Record extracts
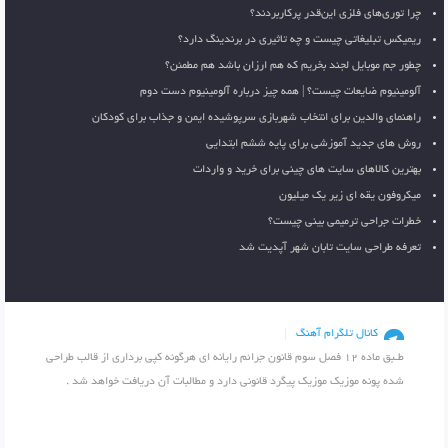
چرا توری‌های فلزی این‌قدر پرکاربردند؟
ریمیکس تبلیغاتی چیست و چه تاثیری در برندینگ دارد؟
چطور جم موبایل لجند بخریم که هم ارزان باشد هم مطمئن؟
آلومینیوم ضایعات چیست؟ | همه چیز درباره آلومینیوم دست دوم
راهنمای والدین برای انتخاب شهربازی سرپوشیده ایمن و جذاب برای کودکان
روش های جدید آموزشی برای پایه ششم ابتدایی
بهترین کالاهای سایت های چینی برای خرید و واردات
میکروفون یقه ای زیر یک میلیون
خطرات جراحی ترمیمی بینی چیست؟
تعرفه طراحی سایت تابان شهر آپدیت شد
کانال تلگرام آهنگ
طـبق ماده 12 فصل سوم قانون جرائم رایانه ای هرگونه کپی برداری از قالب طراحی
شده پونه موزیک موزیک پیگرد قانونی دارد و مطالبات آن دریافت خواهد شد .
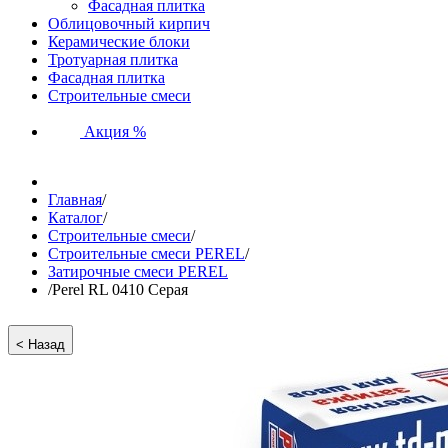
Фасадная плитка
Облицовочный кирпич
Керамические блоки
Тротуарная плитка
Фасадная плитка
Строительные смеси
Акция %
Главная
/
Каталог
/
Строительные смеси
/
Строительные смеси PEREL
/
Затирочные смеси PEREL
/
Perel RL 0410 Серая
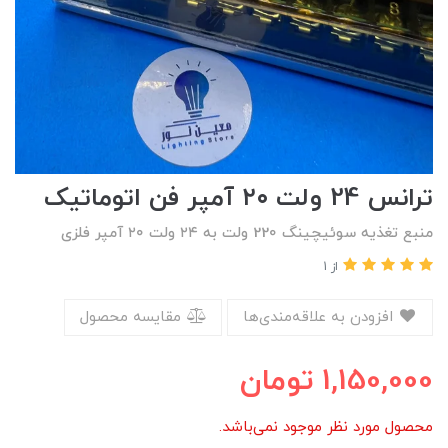
ترانس 24 ولت ۲۰ آمپر فن اتوماتیک
منبع تغذیه سوئیچینگ 220 ولت به ۲۴ ولت ۲۰ آمپر فلزی
از 1
افزودن به علاقه‌مندی‌ها
مقایسه محصول
1,150,000
تومان
محصول مورد نظر موجود نمی‌باشد.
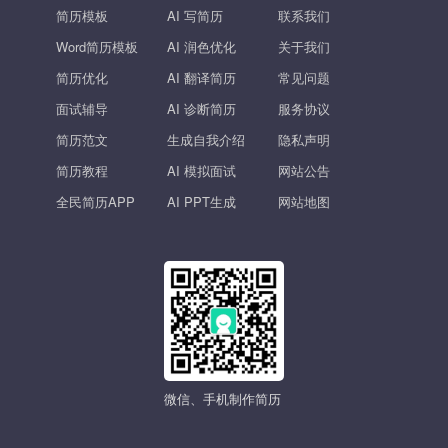
简历模板
AI 写简历
联系我们
Word简历模板
AI 润色优化
关于我们
简历优化
AI 翻译简历
常见问题
面试辅导
AI 诊断简历
服务协议
简历范文
生成自我介绍
隐私声明
简历教程
AI 模拟面试
网站公告
全民简历APP
AI PPT生成
网站地图
微信、手机制作简历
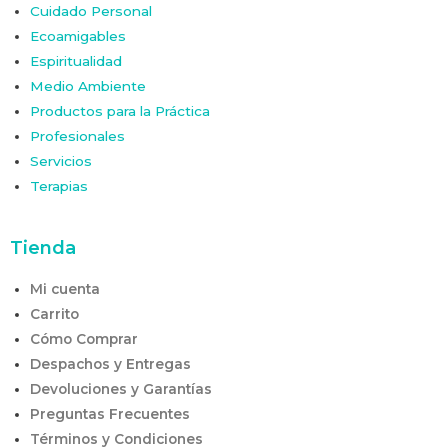
Cuidado Personal
Ecoamigables
Espiritualidad
Medio Ambiente
Productos para la Práctica
Profesionales
Servicios
Terapias
Tienda
Mi cuenta
Carrito
Cómo Comprar
Despachos y Entregas
Devoluciones y Garantías
Preguntas Frecuentes
Términos y Condiciones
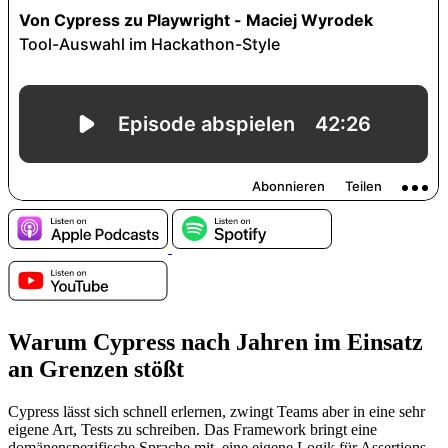
Warum Cypress nach Jahren im Einsatz
an Grenzen stößt
Cypress lässt sich schnell erlernen, zwingt Teams aber in eine sehr
eigene Art, Tests zu schreiben. Das Framework bringt eine
domänenspezifische Sprache mit, eine eigene Logik für Assertions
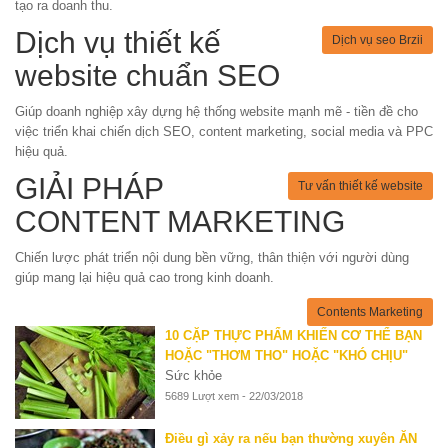
tạo ra doanh thu.
Dịch vụ thiết kế
Dịch vụ seo Brzii
website chuẩn SEO
Giúp doanh nghiệp xây dựng hệ thống website mạnh mẽ - tiền đề cho
việc triển khai chiến dịch SEO, content marketing, social media và PPC
hiệu quả.
GIẢI PHÁP
Tư vấn thiết kế website
CONTENT MARKETING
Chiến lược phát triển nội dung bền vững, thân thiện với người dùng
giúp mang lại hiệu quả cao trong kinh doanh.
Contents Marketing
10 CẶP THỰC PHẨM KHIẾN CƠ THỂ BẠN
HOẶC "THƠM THO" HOẶC "KHÓ CHỊU"
Sức khỏe
5689 Lượt xem - 22/03/2018
Điều gì xảy ra nếu bạn thường xuyên ĂN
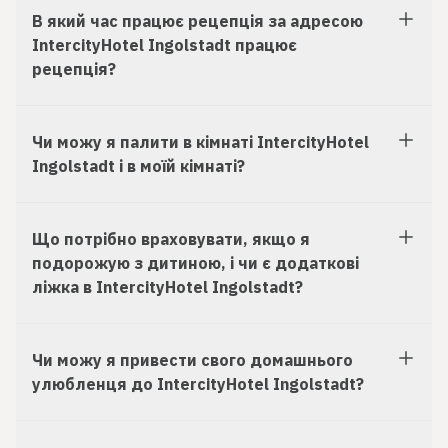
В який час працює рецепція за адресою
IntercityHotel Ingolstadt працює
рецепція?
Чи можу я палити в кімнаті IntercityHotel
Ingolstadt і в моїй кімнаті?
Що потрібно враховувати, якщо я
подорожую з дитиною, і чи є додаткові
ліжка в IntercityHotel Ingolstadt?
Чи можу я привести свого домашнього
улюбленця до IntercityHotel Ingolstadt?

What is being asked
Write out every line of text from the material above, keeping each word and line as it appears, and leave the pictures out.

Task result
چرا توری‌های فلزی این‌قدر پرکاربردند؟
ریمیکس تبلیغاتی چیست و چه تاثیری در برندینگ دارد؟
چطور جم موبایل لجند بخریم که هم ارزان باشد هم مطمئن؟
آلومینیوم ضایعات چیست؟ | همه چیز درباره آلومینیوم دست دوم
راهنمای والدین برای انتخاب شهربازی سرپوشیده ایمن و جذاب برای کودکان
روش های جدید آموزشی برای پایه ششم ابتدایی
بهترین کالاهای سایت های چینی برای خرید و واردات
میکروفون یقه ای زیر یک میلیون
خطرات جراحی ترمیمی بینی چیست؟
تعرفه طراحی سایت تابان شهر آپدیت شد
کانال تلگرام آهنگ
طـبق ماده 12 فصل سوم قانون جرائم رایانه ای هرگونه کپی برداری از قالب طراحی
شده پونه موزیک موزیک پیگرد قانونی دارد و مطالبات آن دریافت خواهد شد .
Фасадная плитка
Облицовочный кирпич
Керамические блоки
Тротуарная плитка
Фасадная плитка
Строительные смеси
Акция %
Главная
/
Каталог
/
Строительные смеси
/
Строительные смеси PEREL
/
Затирочные смеси PEREL
/
Perel RL 0410 Серая
ترانس 24 ولت ۲۰ آمپر فن اتوماتیک
منبع تغذیه سوئیچینگ 220 ولت به ۲۴ ولت ۲۰ آمپر فلزی
از 1
افزودن به علاقه‌مندی‌ها
مقایسه محصول
1,150,000
تومان
محصول مورد نظر موجود نمی‌باشد.
简历模板
AI 写简历
联系我们
Word简历模板
AI 润色优化
关于我们
简历优化
AI 翻译简历
常见问题
面试辅导
AI 诊断简历
服务协议
简历范文
生成自我介绍
隐私声明
简历教程
AI 模拟面试
网站公告
全民简历APP
AI PPT生成
网站地图
微信、手机制作简历
Cuidado Personal
Ecoamigables
Espiritualidad
Medio Ambiente
Productos para la Práctica
Profesionales
Servicios
Terapias
Tienda
Mi cuenta
Carrito
Cómo Comprar
Despachos y Entregas
Devoluciones y Garantías
Preguntas Frecuentes
Términos y Condiciones
Warum Cypress nach Jahren im Einsatz
an Grenzen stößt
Cypress lässt sich schnell erlernen, zwingt Teams aber in eine sehr
eigene Art, Tests zu schreiben. Das Framework bringt eine
domänenspezifische Sprache mit, eine eigene Logik für Assertions
tạo ra doanh thu.
Dịch vụ thiết kế
Dịch vụ seo Brzii
website chuẩn SEO
Giúp doanh nghiệp xây dựng hệ thống website mạnh mẽ - tiền đề cho
việc triển khai chiến dịch SEO, content marketing, social media và PPC
hiệu quả.
GIẢI PHÁP
Tư vấn thiết kế website
CONTENT MARKETING
Chiến lược phát triển nội dung bền vững, thân thiện với người dùng
giúp mang lại hiệu quả cao trong kinh doanh.
Contents Marketing
10 CẶP THỰC PHẨM KHIẾN CƠ THỂ BẠN
HOẶC "THƠM THO" HOẶC "KHÓ CHỊU"
Sức khỏe
5689 Lượt xem - 22/03/2018
Điều gì xảy ra nếu bạn thường xuyên ĂN
В який час працює рецепція за адресою
IntercityHotel Ingolstadt працює
рецепція?
Чи можу я палити в кімнаті IntercityHotel
Ingolstadt і в моїй кімнаті?
Що потрібно враховувати, якщо я
подорожую з дитиною, і чи є додаткові
ліжка в IntercityHotel Ingolstadt?
Чи можу я привести свого домашнього
улюбленця до IntercityHotel Ingolstadt?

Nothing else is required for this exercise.